By Amanda Durish Cook
MISO’s summer planning reserve margins will remain firmly above requirements even after it shaved nearly half a percentage point from an initial assessment for the season.
The grid operator now predicts an 18.8% reserve margin, down 0.4% from a March estimate — made before the Planning Reserve Auction — and 0.6% above last summer’s reserve. (See Anemic Loads, Plentiful DR Boost MISO Summer Outlook.)
Reserve margins could range anywhere from 14.1 to 19.7% throughout the summer, and MISO sees a high probability (79.3%) for calling up load-modifying resources and a much lower one (12%) for exhausting its 10.2 GW of LMRs and dipping into operating reserves. The chance of load shedding stands at 5%.
Based on forecasts for above-normal temperatures in its footprint this summer, the RTO expects peak demand to hit 125.1 GW, with 148.5 GW of available capacity on hand to meet it. Summer demand peaked at 120.7 GW last year.
“We are expecting to have sufficient resources in the footprint,” Todd Ramey, MISO vice president of system operations, said during an annual summer readiness workshop on May 8.
While forecasts for declining demand are driving up the base reserve margin, the increased Midwest-South regional transfer limit is providing extra wiggle room, the RTO said.

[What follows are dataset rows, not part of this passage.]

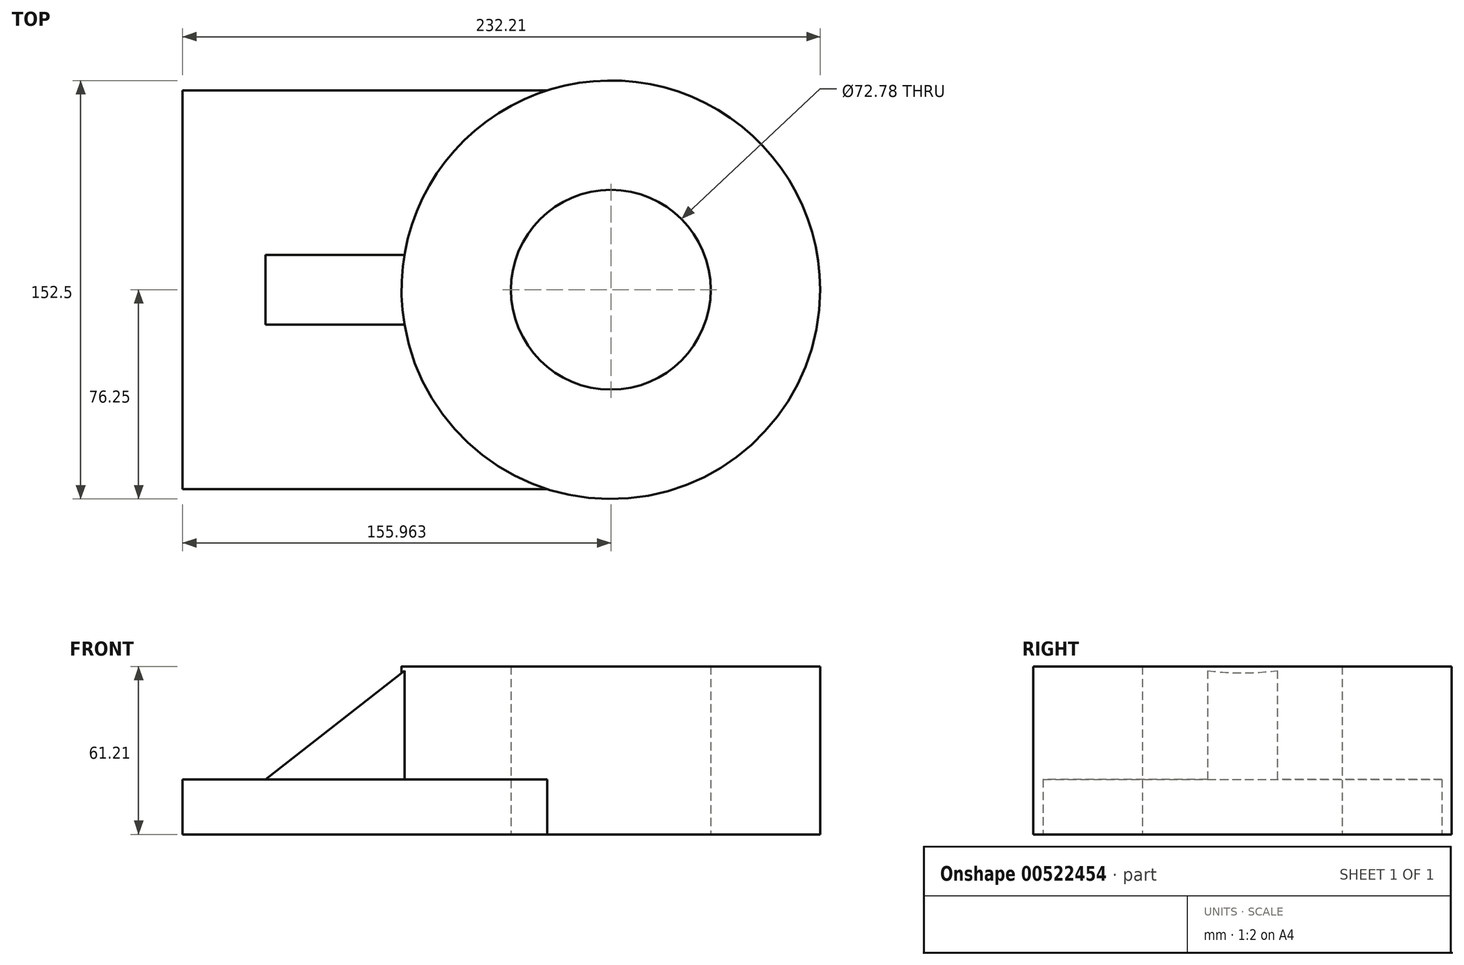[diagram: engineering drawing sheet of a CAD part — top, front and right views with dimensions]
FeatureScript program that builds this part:
annotation { "Feature Type Name" : "Feature", "Feature Type Description" : "" }
export const myFeature = defineFeature(function(context is Context, id is Id, definition is map)
    precondition{}
    {
        {
            var Q0;
            Q0=qCreatedBy(makeId("Top.planeOp"),FACE);
            var sketch = newSketch(context, id + "F0", { "sketchPlane" : qUnion([Q0])});
            skLineSegment(sketch, "E0.bottom", {"start": v(64.2, -72.65) * mm, "end": v(-70.86, -72.65) * mm});
            skLineSegment(sketch, "E0.top", {"start": v(64.2, 72.65) * mm, "end": v(-70.86, 72.65) * mm});
            skLineSegment(sketch, "E0.right", {"start": v(-70.86, -72.65) * mm, "end": v(-70.86, 72.65) * mm});
            skPoint(sketch, "E0.middle", {"position": v(0, 0) * mm});
            skCircle(sketch, "E1", {"center": v(107.5, 0) * mm, "radius": 46.97 * mm});
            skCircle(sketch, "E2", {"center": v(107.5, 0) * mm, "radius": 84.57 * mm});
            skPoint(sketch, "E3.orphan", {"position": v(70.86, 72.65) * mm});
            skPoint(sketch, "E4.orphan", {"position": v(70.86, -72.65) * mm});
            skSolve(sketch);
        }
        {
            var Q0;
            {var subQ0=sQuery(id+"F0.wireOp",EDGE,"E0.bottom");Q0=makeQuery(id+"F0.imprint","IMPRINT",FACE,{"disambiguationData":[TD([[makeQuery(id+"F0.imprint","IMPRINT",EDGE,{"derivedFrom":subQ0}),-1.0]])]});}
            extrude(context, id + "F1", {"entities" : qUnion([Q0]), "depth" : 20.07 * mm, "offsetDistance" : 25.4 * mm});
        }
        {
            var Q0;
            Q0=qCreatedBy(makeId("Top.planeOp"),FACE);
            var sketch = newSketch(context, id + "F2", { "sketchPlane" : qUnion([Q0])});
            skCircle(sketch, "E5", {"center": v(85.1, 0) * mm, "radius": 36.39 * mm});
            skCircle(sketch, "E6", {"center": v(85.1, 0) * mm, "radius": 76.25 * mm});
            skSolve(sketch);
        }
        {
            var Q0;
            Q0 = qSketchRegion(id + "F2", true);
            extrude(context, id + "F3", {"entities" : qUnion([Q0]), "operationType" : NewBodyOperationType.ADD, "depth" : 61.2 * mm, "offsetDistance" : 25.4 * mm});
        }
        {
            var Q0;
            Q0=qCreatedBy(makeId("Front.planeOp"),FACE);
            var sketch = newSketch(context, id + "F4", { "sketchPlane" : qUnion([Q0])});
            skLineSegment(sketch, "E7", {"start": v(10.08, 59.8) * mm, "end": v(-42.62, 18.56) * mm});
            skLineSegment(sketch, "E8", {"start": v(-42.62, 18.56) * mm, "end": v(11, 18.56) * mm});
            skLineSegment(sketch, "E9", {"start": v(11, 18.56) * mm, "end": v(10.08, 59.8) * mm});
            skSolve(sketch);
        }
        {
            var Q0;
            Q0 = qSketchRegion(id + "F4", true);
            extrude(context, id + "F5", {"entities" : qUnion([Q0]), "operationType" : NewBodyOperationType.ADD, "endBound" : BoundingType.SYMMETRIC, "depth" : 25.4 * mm, "offsetDistance" : 25.4 * mm});
        }
    });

“We appreciate the ongoing efforts of load-serving entities and states to ensure adequate resources are in place,” Ramey said in a press release.
The forecasted above-normal summer temperatures “can pose some operational challenges,” said Darius Monson, MISO resource adequacy adviser. “It’s worth noting, in a high-load scenario, we are planning to rely heavily on demand response resources.”
The summer reserve estimates include total firm imports, DR and energy efficiency resources based on cleared megawatts in the 2017/18 capacity auction. Non-firm deliveries were excluded from the summer assessment.
“In reality, there might be additional non-firm support,” Monson said.
The RTO also assumed that planned and forced outages would be consistent with the previous five years, and that no MISO South capacity would be stranded in a post-outage situation.
MISO will also hold realistic hurricane simulations with MISO South operators May 23-24 and June 20-21, a first for the RTO, which ordinarily holds less-detailed hurricane drills, according to Marty Sas, senior manager of South reliability coordination. The exercise will start with an intact system and simulate a 31-hour storm that takes nearly 200 transmission lines and 25 generators out of service.